Pandas DataFrame: Add new column based on values from existing columns

Updated: February 20, 2024 By: Guest Contributor Post a comment

Introduction

Adding a new column to a DataFrame based on values from existing columns is a common operation in data manipulation and analysis. This operation can enhance or adjust the original dataset for further analysis, visualization, or modeling. In this tutorial, we will explore several methods to achieve this using Pandas, a powerful and flexible data analysis and manipulation tool in Python.
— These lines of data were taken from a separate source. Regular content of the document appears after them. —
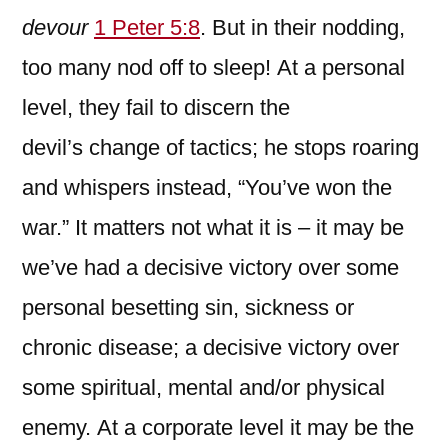
devour
1 Peter 5:8
. But in their nodding,
too many nod off to sleep!
At a personal
level, they fail to discern the
devil’s change of tactics; he stops roaring
and whispers instead, “You’ve won the
war.” It matters not what it is – it may be
we’ve had a decisive victory over some
personal besetting sin, sickness or
chronic disease; a decisive victory over
some spiritual, mental and/or physical
enemy. At a corporate level it may be the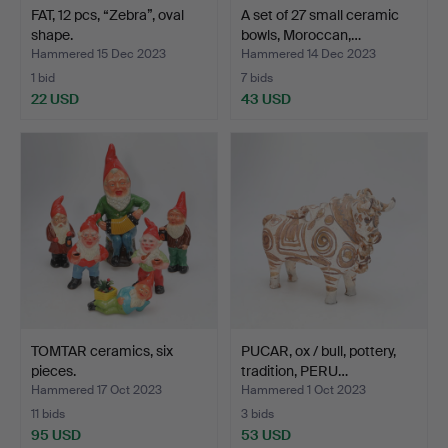
FAT, 12 pcs, “Zebra”, oval
A set of 27 small ceramic
shape.
bowls, Moroccan,…
Hammered 15 Dec 2023
Hammered 14 Dec 2023
1 bid
7 bids
22 USD
43 USD
TOMTAR ceramics, six
PUCAR, ox / bull, pottery,
pieces.
tradition, PERU…
Hammered 17 Oct 2023
Hammered 1 Oct 2023
11 bids
3 bids
95 USD
53 USD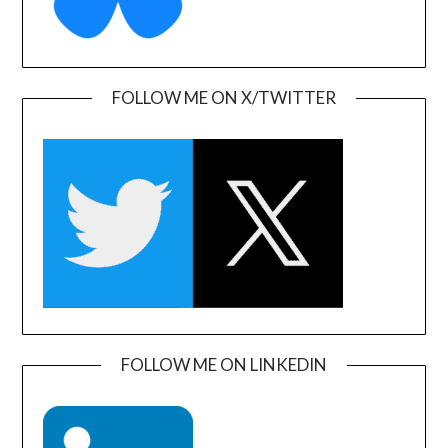
FOLLOW ME ON X/TWITTER
FOLLOW ME ON LINKEDIN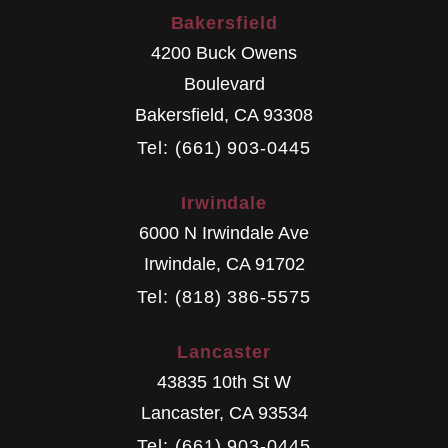
Bakersfield
4200 Buck Owens
Boulevard
Bakersfield
,
CA
93308
Tel: (661) 903-0445
Irwindale
6000 N Irwindale Ave
Irwindale
,
CA
91702
Tel: (818) 386-5575
Lancaster
43835 10th St W
Lancaster
,
CA
93534
Tel: (661) 903-0445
First, ensure you have Pandas installed in your environment by running pip install pandas in your terminal or command prompt.

Basic Column Addition

Let’s start with a basic example where we add a new column whose values are calculated from existing ones. Suppose we have a DataFrame df with two columns, A and B, and we want to create a new column C as the sum of these two columns.

import pandas as pd

df = pd.DataFrame({
  'A': [1, 2, 3, 4],
  'B': [5, 6, 7, 8]
})

df['C'] = df['A'] + df['B']
print(df)

This simple operation results in a new column C, which is the sum of columns A and B.

Using apply() Function

The apply() function can be used to apply a function across the rows or columns of a DataFrame. Let’s say we want to generate a new column Score by applying a custom function that evaluates values from other columns.

def custom_score(row):
    return row['A'] * 2 + row['B']

df['Score'] = df.apply(custom_score, axis=1)
print(df)

Here, the apply() function takes each row of the DataFrame and applies the custom_score function to it, generating a new column Score.

Using lambda Functions

For more concise and inline operations, we can use lambda functions. This is particularly useful for simple operations. For example, to create a new column D that is double the value of column A, we can do the following:

df['D'] = df['A'].apply(lambda x: x * 2)
print(df)

Note that when using lambda with apply(), the operation is applied to each element if the axis is not specified, which differs from the row-wise operation shown previously.

Combining Columns with Different Criteria

Sometimes, the new column’s value depends on multiple columns with complex logic. For such cases, NumPy’s where() method is extremely useful. Let’s say we need a new column Status that marks a row as ‘Passed’ if the Score column is greater than 5, and ‘Failed’ otherwise.

import numpy as np

df['Status'] = np.where(df['Score'] > 5, 'Passed', 'Failed')
print(df)

This operation evaluates each row based on the condition provided and assigns values accordingly.

Advanced Usage: Using vectorized operations with np.select

For more complex conditional column creation, np.select() can handle multiple conditions. Imagine a scenario where we want to categorize our rows into three categories based on the Score: ‘High’, ‘Medium’, and ‘Low’.

conditions = [
    df['Score'] > 10,
    df['Score'] > 5,
    df['Score'] <= 5
]

choices = ['High', 'Medium', 'Low']

df['Category'] = np.select(conditions, choices, default='Unknown')
print(df)

This approach allows you to define a list of conditions and a list of choices to apply based on those conditions, adding a significant level of flexibility to DataFrame manipulation.

Creating Columns with Data from External Sources

Lastly, you might find yourself needing to add a column with data derived from an external source. Suppose we have another DataFrame external_df that contains additional information we want to merge with our original DataFrame based on a common key.

external_df = pd.DataFrame({
  'Key': [1, 2, 3, 4],
  'ExternalData': [9, 10, 11, 12]
})

df = df.merge(external_df, how='left', left_on='A', right_on='Key')

df.drop('Key', axis=1, inplace=True)  # Removing the Key column after merge
print(df)

This operation combines data from external_df into our original DataFrame, adding new information relevant to our analysis.

Conclusion

Adding a new column to a DataFrame based on values from existing columns is a versatile technique that can significantly enhance your data analysis process. By understanding and utilizing the different methods and functions provided by Pandas, you can manipulate your datasets in powerful and efficient ways. Whether you’re performing simple operations or complex condition-based column additions, Pandas offers the tools necessary to achieve your data manipulation goals.